On Saturday, Bitfinex confirmed it had spread losses among all users of the platform, rather than just users who had lost bitcoins. These losses amount to 36.067 percent of each account, although Bitfinex has not yet explained how it calculated this figure.

Bitfinex justified the decision by arguing that if the company was forced into liquidation, losses would have to be spread among all users.

"After much thought, analysis, and consultation, we have arrived at the conclusion that losses must be generalized across all accounts and assets," the company said in a statement on its website. "This is the closest approximation to what would happen in a liquidation context."

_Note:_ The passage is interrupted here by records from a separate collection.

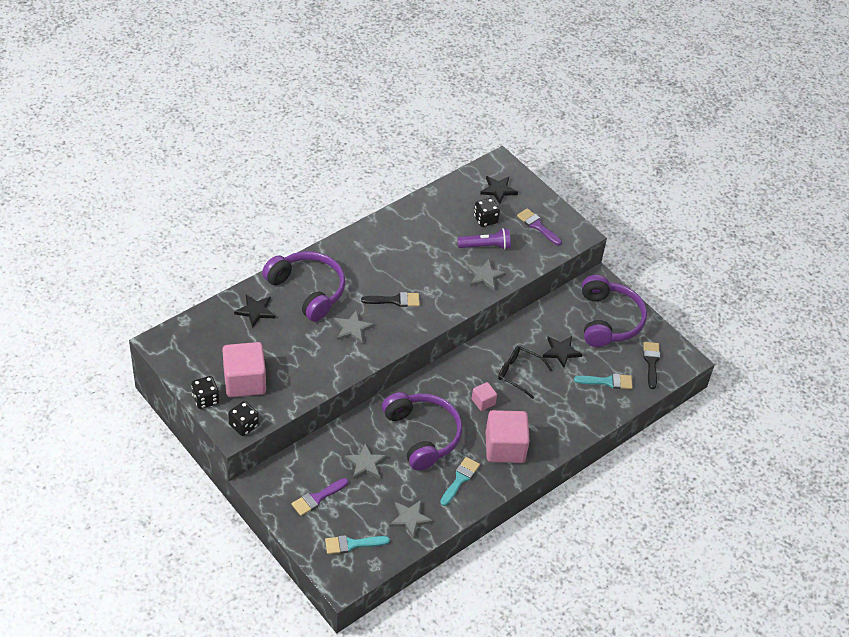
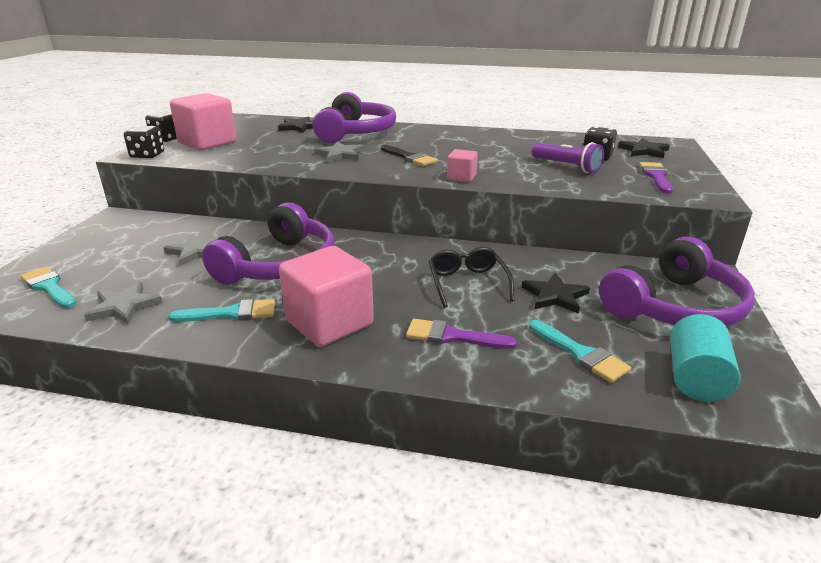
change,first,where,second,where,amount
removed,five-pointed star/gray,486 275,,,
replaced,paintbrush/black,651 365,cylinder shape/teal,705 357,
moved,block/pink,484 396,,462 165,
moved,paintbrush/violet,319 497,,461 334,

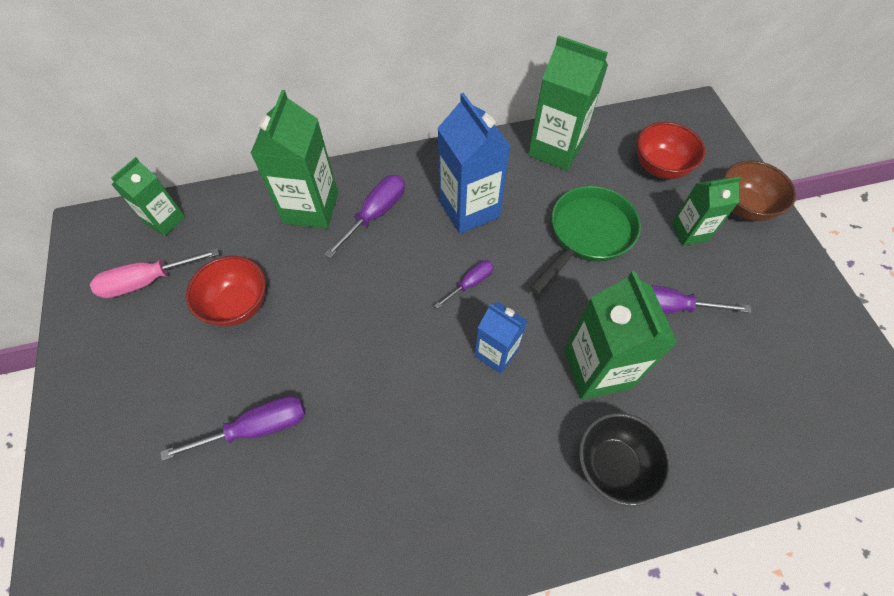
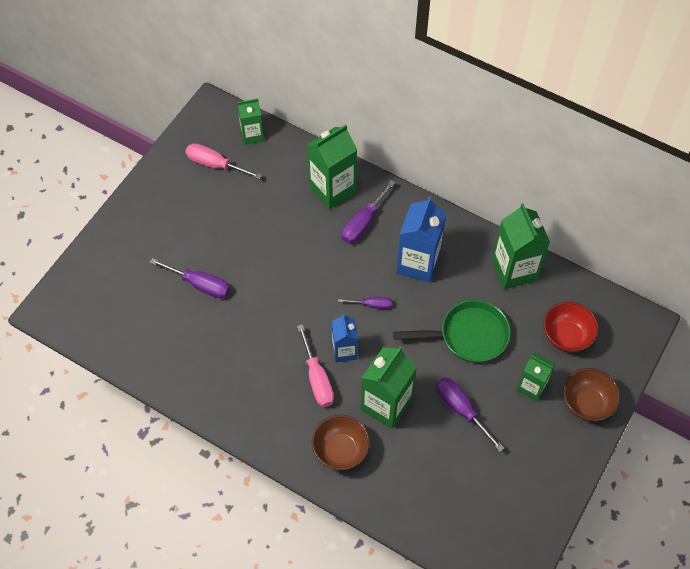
change,first,where,second,where,amount
turned,screwdriver/violet,364 216,,369 212,135 degrees clockwise
removed,bowl/scarlet,226 291,,,
recoloured,bowl/black,625 459,bowl/dark brown,341 442,
added,,,screwdriver/pink,315 365,

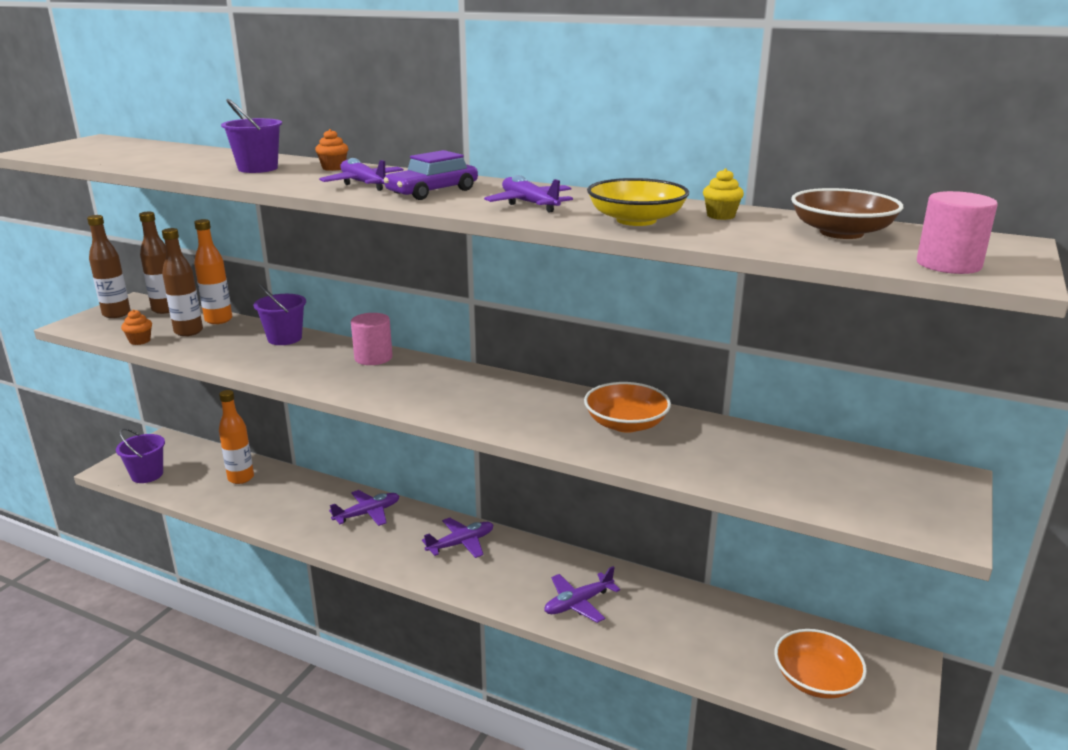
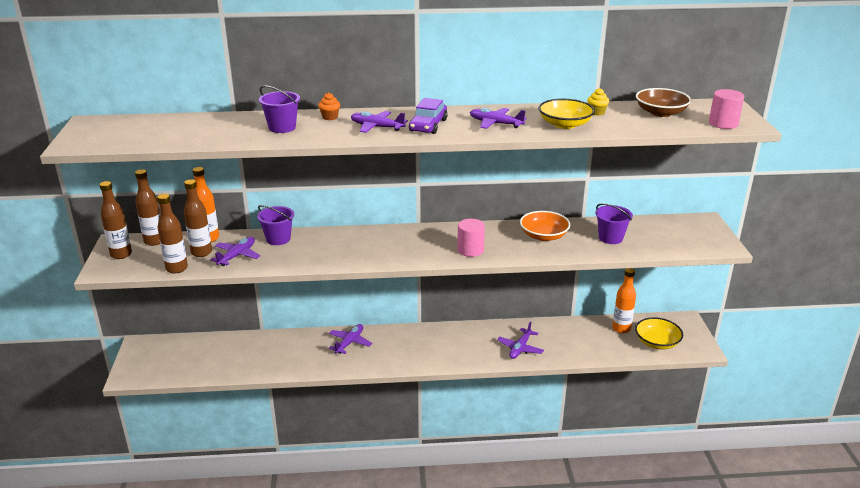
change,first,where,second,where,amount
replaced,cupcake/orange-coloured,136 327,drink bottle/dark brown,172 234,
moved,cylinder shape/pink,372 339,,471 238,
moved,drink bottle/orange-coloured,236 437,,624 300,
moved,bucket/violet,140 455,,614 223,
moved,toy plane/violet,457 538,,235 251,
recoloured,bowl/orange-coloured,820 664,bowl/bright yellow,659 333,

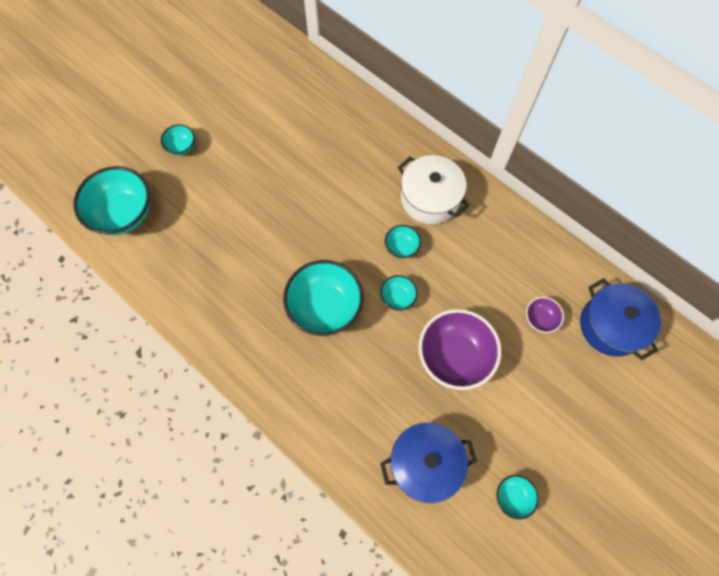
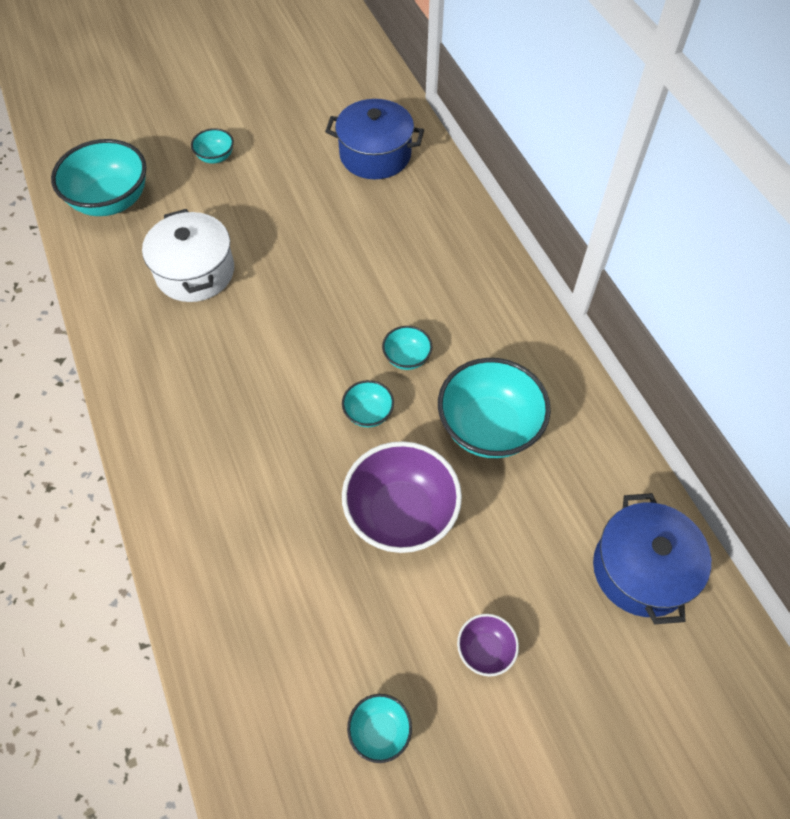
change,first,where,second,where,amount
moved,pot/white,434 189,,188 255,
moved,bowl/teal,323 298,,494 408,
moved,bowl/violet,545 315,,488 645,
moved,pot/royal blue,428 462,,374 139,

Bitfinex allows users to trade in several different digital currencies, including bitcoin, and deposit U.S. dollars in their account.

A total of 119,756 bitcoins, worth $70.5 million at today's price, were stolen as a result of a cybersecurity breach.

A man walks out of a bitcoin retail shop in Hong Kong.
Philippe Lopez | AFP | Getty Images

Bitfinex's decision is likely to disappoint many of the site's users who held assets other than bitcoins, warned Charles Hayter, chief executive and founder of digital currency comparison website CryptoCompare.

"What's disappointing is that the losses seem to be arbitrarily decided with larger operators being offered sweetners to keep them trading - and there is little clarity on BitFinex's company losses," Hayter told CNBC via email.

To compensate users, BitFinex is crediting each account with a digital token that will record how much the customer has lost as a result of the hack. These tokens will either be redeemed in full by the company in the future or they can be exchanged for shares in BitFinex's parent company, iFinex Inc. The statement did not specify any timeframe for the redemption.

"The convertible debt token is a way of kicking the can down the road and finding breathing space for the exchange - it opens up interesting trading possibilities with its junk status as well as a fair few legal ramifications," explained Hayter.

Hayter criticised BitFinex's latest attempt to deal with the situation.

"It's all been desperately scrambled together to give some form of closure - although a lot of their plan has not been fully fleshed out with details thin on the ground," he said.